• READING PASSAGE:
========================================================================

Though I’ve written about this in the WSJ and the NY Times before, I thought I’d lay out a more succinct approach to something that millions now struggle with. The fact that the FDA has approved a second new injectable drug to lower very high cholesterol, Amgen’s Repatha, means that we’ll hear a lot more about cholesterol and heart disease. Sanofi/Regeneron’s Praluent was approval was in July 2015.
Both drugs block a gene called PCSK9 and lower LDL (lousy) cholesterol. There is no data about their ability to prevent heart attacks or stroke, or about their long term side effects.
Checking your own cholesterol, and tracking your own labs, is a powerful tool for better health too. What really matters are LDL particles–and those can differ from the number you get on most lab reports, which is a calculated estimate of LDL. You can measure this yourself with CardioChek, or a multitest cholesterol testing device, or ask your doctor for a specialized test to distinguish LDL subtypes, or use this online test for direct LDL measurement.
Many physicians are enthusiastic about the new drugs: they drop total LDL like a rock. But they’re uber expensive: one is $14.1k and the other $14.6k annually, estimated. If they’re not covered by insurance, few patients will be able to afford them. CVS Health Corp, the #2 U.S. drug benefit plan manager, will discourage their use, in favor of statins.
But food, relative to medication, is really cheap. Many of these are not only on a supermarket shelf year round, but a few of them you can grow yourself or buy from the person who does! The right foods, for many people, lower LDL. Which are they?
- Higher soluble fiber foods (e.g., lentils, beans, oats, barley, okra and eggplant) all trap cholesterol. Aim for at least a cup, every day. One of my patients has had steel cut oats with cinnamon, 1/2 cup of berries, 2 tablespoons of sliced almonds and a teaspoon of honey five times per week for years, and lowered his LDL by 100 points with just that.

========================================================================

Dataset entries
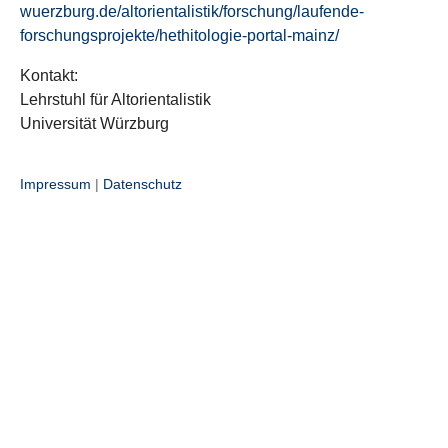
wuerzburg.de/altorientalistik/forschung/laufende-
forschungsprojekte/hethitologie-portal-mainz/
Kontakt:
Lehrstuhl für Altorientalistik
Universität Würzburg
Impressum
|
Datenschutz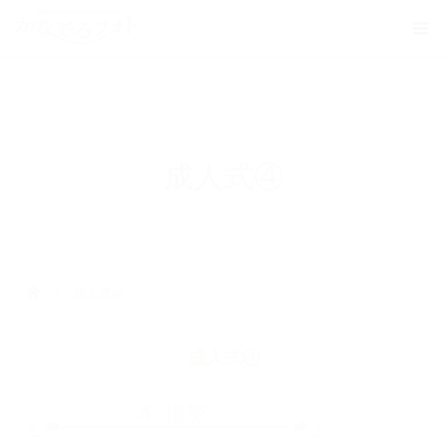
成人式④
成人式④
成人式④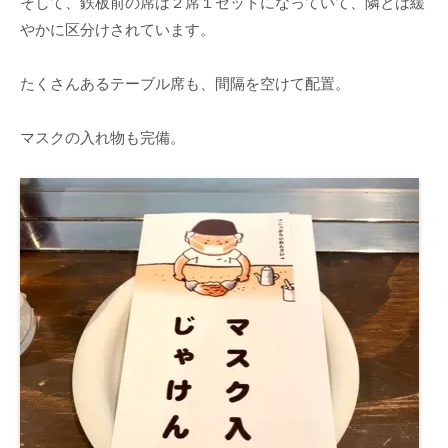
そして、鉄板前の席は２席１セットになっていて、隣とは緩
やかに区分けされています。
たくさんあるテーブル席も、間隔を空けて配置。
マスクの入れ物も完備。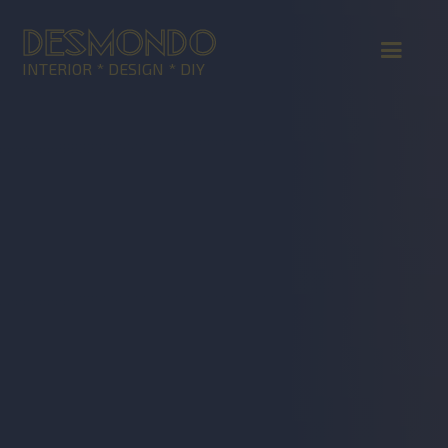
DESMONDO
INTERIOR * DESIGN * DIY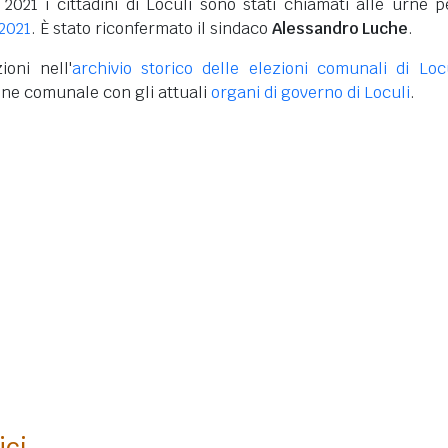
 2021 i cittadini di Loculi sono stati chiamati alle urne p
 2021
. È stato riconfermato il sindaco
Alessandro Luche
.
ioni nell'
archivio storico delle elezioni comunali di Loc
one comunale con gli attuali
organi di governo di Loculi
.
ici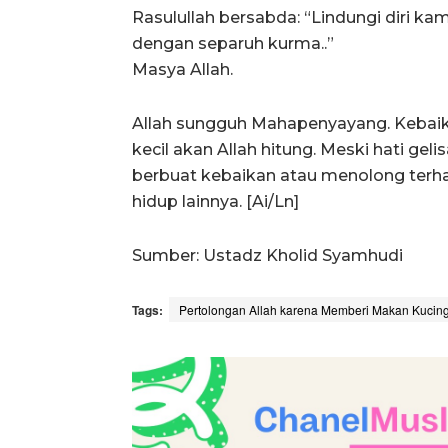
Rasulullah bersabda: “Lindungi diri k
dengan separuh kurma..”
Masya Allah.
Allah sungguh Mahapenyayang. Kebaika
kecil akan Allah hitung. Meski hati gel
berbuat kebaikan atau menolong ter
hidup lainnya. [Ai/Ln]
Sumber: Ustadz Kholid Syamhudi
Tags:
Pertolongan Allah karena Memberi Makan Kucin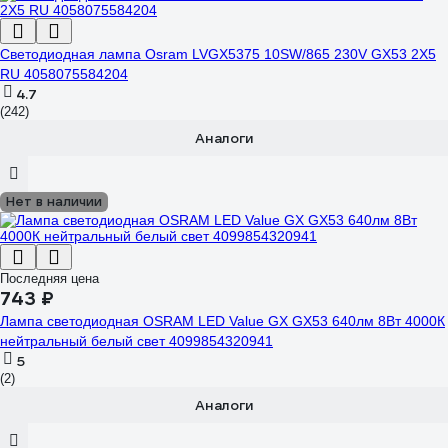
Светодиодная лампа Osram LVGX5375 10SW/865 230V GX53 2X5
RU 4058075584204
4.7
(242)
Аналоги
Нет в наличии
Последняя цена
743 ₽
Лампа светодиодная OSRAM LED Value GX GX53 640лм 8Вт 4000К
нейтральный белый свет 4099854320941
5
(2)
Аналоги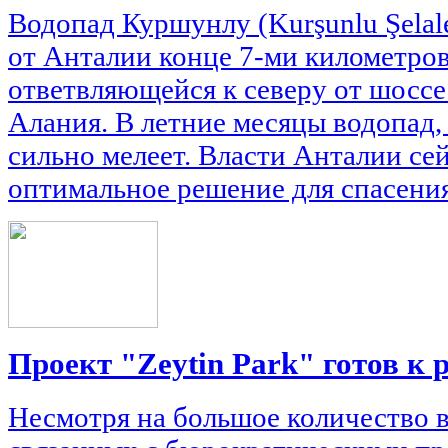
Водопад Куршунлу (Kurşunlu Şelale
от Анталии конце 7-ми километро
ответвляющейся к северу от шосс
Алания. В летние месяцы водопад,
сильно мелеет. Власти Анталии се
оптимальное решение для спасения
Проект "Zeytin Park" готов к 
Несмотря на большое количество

========================================================================

• THE PROBLEM: List every food the cholesterol article gives as an example of a higher soluble fiber food. Rely only on the cholesterol article.

• SOLUTION FOR THIS TASK: Lentils, beans, oats, barley, okra and eggplant.